Author Bio: Darren Lee is a content writer with a passion for media and the creative industries. He can usually be found loitering in the blogosphere, and writing fiction for the likes of Open Pen Magazine and other independent literary projects.


Although some may feel they are stuck in a workhouse, the advent of workers’ rights has meant that we don’t have to endure Dickensian conditions in the workplace. The days of Ebenezer Scrooge are long over, and employers are wise to the benefits of benefits. This is a simple guide to some statutory rights that you need to offer to those you employ.

Rights at work are governed by a contract of employment and statutory rights (which you have by law). Your contract cannot take away from your statutory rights, but contractual terms can better the legal ones. So, paperwork is important – employees are entitled to a contract, clearly stating the terms of employment. Another right is to receive an itemised pay slip which should be at least legal minimum wage, and not subject to any illegal deductions.
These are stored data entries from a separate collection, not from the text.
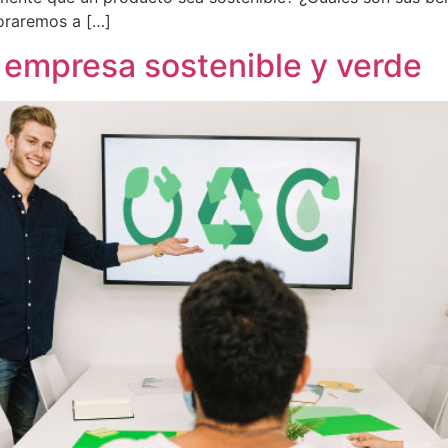
loraremos a […]
 empresa sostenible y verde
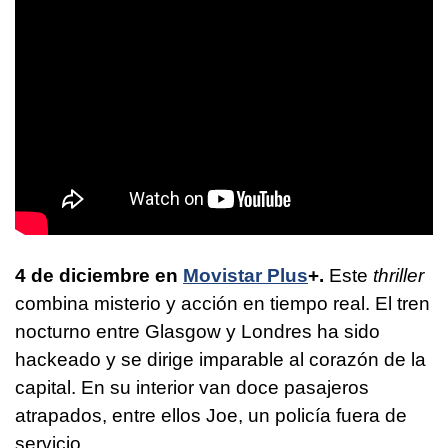
4 de diciembre en
Movistar Plus
+.
Este
thriller
combina misterio y acción en tiempo real. El tren
nocturno entre Glasgow y Londres ha sido
hackeado y se dirige imparable al corazón de la
capital. En su interior van doce pasajeros
atrapados, entre ellos Joe, un policía fuera de
servicio.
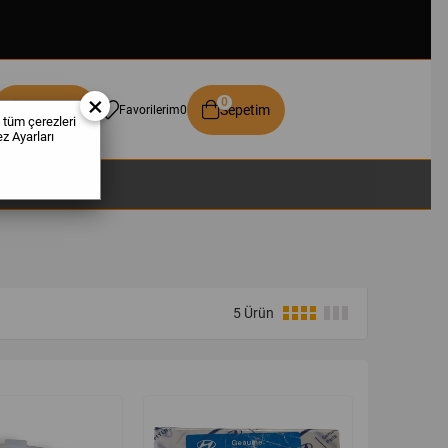
×
0
Üye Girişi
Sepetim
Favorilerim
0
 tüm çerezleri
z Ayarları
5 Ürün
%23
%19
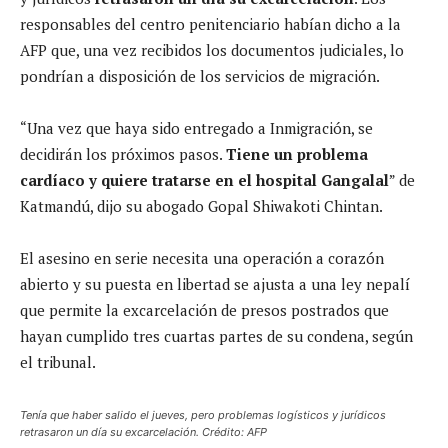
responsables del centro penitenciario habían dicho a la
AFP que, una vez recibidos los documentos judiciales, lo
pondrían a disposición de los servicios de migración.
“Una vez que haya sido entregado a Inmigración, se
decidirán los próximos pasos.
Tiene un problema
cardíaco y quiere tratarse en el hospital Gangalal
” de
Katmandú, dijo su abogado Gopal Shiwakoti Chintan.
El asesino en serie necesita una operación a corazón
abierto y su puesta en libertad se ajusta a una ley nepalí
que permite la excarcelación de presos postrados que
hayan cumplido tres cuartas partes de su condena, según
el tribunal.
Tenía que haber salido el jueves, pero problemas logísticos y jurídicos
retrasaron un día su excarcelación. Crédito: AFP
The European Working Time Directive limits workers to a maximum of 48 hours per week. Employees are also entitled to regular rest breaks on a daily and weekly basis. As an employer you also have a duty of care to provide a safe working environment, and this can mean anything from general health and safety concerns of the premises, to equipment and an employee’s desk set-up. Remember: the term “back-breaking work” is supposed to be hyperbole, and not taken literally.
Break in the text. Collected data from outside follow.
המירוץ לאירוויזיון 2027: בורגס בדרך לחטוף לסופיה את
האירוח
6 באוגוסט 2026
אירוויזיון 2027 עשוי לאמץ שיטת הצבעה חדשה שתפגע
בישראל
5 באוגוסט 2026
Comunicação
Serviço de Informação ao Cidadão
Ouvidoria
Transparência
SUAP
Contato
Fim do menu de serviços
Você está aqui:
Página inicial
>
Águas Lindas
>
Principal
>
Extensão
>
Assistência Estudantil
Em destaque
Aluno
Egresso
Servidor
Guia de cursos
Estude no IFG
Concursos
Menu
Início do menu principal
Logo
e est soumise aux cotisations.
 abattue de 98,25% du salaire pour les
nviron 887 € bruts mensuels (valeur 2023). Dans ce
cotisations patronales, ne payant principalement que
Your employees are also entitled to time off, for a variety of different reasons – not just a well-earned holiday in the sun. In addition to offering basic holiday pay, there’s also leave entitlement for anti-natal care, maternity leave, paternity leave, sick leave and provision for unpaid parental leave to assist relatives in need. Rules governing these can be complex, so it’s best to do your research and seek advice if necessary. If you’re employing young people between 16 and 17 then you’re also legally bound to offer them time off for study leave. In addition, be aware that you need to have serious discussions about flexible working when asked, so it’s a good idea to be open-minded about issues such as working from home and flexibility of hours.
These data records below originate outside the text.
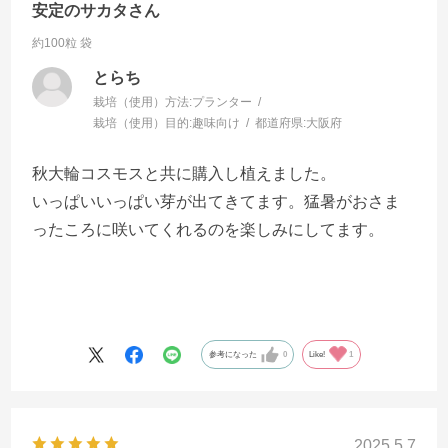
安定のサカタさん
約100粒 袋
とらち
栽培（使用）方法:
プランター
栽培（使用）目的:
趣味向け
都道府県:
大阪府
秋大輪コスモスと共に購入し植えました。
いっぱいいっぱい芽が出てきてます。猛暑がおさま
ったころに咲いてくれるのを楽しみにしてます。
参考になった
0
Like!
1
2025.5.7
Employees have the right not to be discriminated against. Leave your prejudices at the door and treat all your employees fairly regardless of gender, age, sexuality, taste in music, etc..

Sadly, there may be times when everything goes pear-shaped and you have to consider dismissal, or redundancy for your staff. Employees are entitled to written notice of dismissal with clear reasons outlined. Dependent on length of service, employees will also be entitled redundancy pay to compensate them for loss of employment. You also need to support these employees with time off to attend interviews while they work out any notice with you.

Part-time workers should have the same rights as full-timers, but a grey area is beginning to emerge with the self-employed. You may have noticed that the gig-economy is hot right now – using self-employed workers on small jobs is a good way for employers to be flexible and cut bills, but there is heated debate about the rights of the gigging self-employed. Companies have been making headlines over test-cases where some self-employed workers have been pushing for rights on a par with other employees. It’s not just last night cabs and takeaways that are affected, there’s also a vast army of freelancers taking advantage of this new economy to offer their services, from graphic designers to plumbers. Stories of this kind are breaking on a regular basis, so keep up to date with judgments and their implications by regularly reading the business news. The Guardian’s work blog has covered this issue extensively.

If you’re planning to be an employer, you’ll find there are plenty of government and legal websites that will go into the finer details of employee rights, such as the Citizen’s Advice Bureau and Gov.uk. It’s also worth keeping abreast of any changing legislation.

Employees’ rights are something that you can’t afford to get wrong and should be taken seriously. If you choose to shun these rights then you’re not only going to be a lousy boss, but also breaking the law. However, if you stick to the statutory rules, and treat your employees how you’d like to be treated yourself, then you’ll be in charge of a productive and contented workforce.